* _INSTRUCTIONS FOR THE TASK_
Print each entry word for word.

* _AVAILABLE RECORDS_
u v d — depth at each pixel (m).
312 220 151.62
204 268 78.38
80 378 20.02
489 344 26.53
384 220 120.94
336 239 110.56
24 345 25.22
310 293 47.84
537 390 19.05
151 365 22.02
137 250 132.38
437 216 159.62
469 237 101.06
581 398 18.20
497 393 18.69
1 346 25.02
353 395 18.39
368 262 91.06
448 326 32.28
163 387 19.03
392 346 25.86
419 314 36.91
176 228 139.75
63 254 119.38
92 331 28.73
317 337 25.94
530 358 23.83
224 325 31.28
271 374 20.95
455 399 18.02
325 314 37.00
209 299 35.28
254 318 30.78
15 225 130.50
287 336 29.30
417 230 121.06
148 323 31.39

* _ANSWER TO THIS EXERCISE_
u v d — depth at each pixel (m).
312 220 151.62
204 268 78.38
80 378 20.02
489 344 26.53
384 220 120.94
336 239 110.56
24 345 25.22
310 293 47.84
537 390 19.05
151 365 22.02
137 250 132.38
437 216 159.62
469 237 101.06
581 398 18.20
497 393 18.69
1 346 25.02
353 395 18.39
368 262 91.06
448 326 32.28
163 387 19.03
392 346 25.86
419 314 36.91
176 228 139.75
63 254 119.38
92 331 28.73
317 337 25.94
530 358 23.83
224 325 31.28
271 374 20.95
455 399 18.02
325 314 37.00
209 299 35.28
254 318 30.78
15 225 130.50
287 336 29.30
417 230 121.06
148 323 31.39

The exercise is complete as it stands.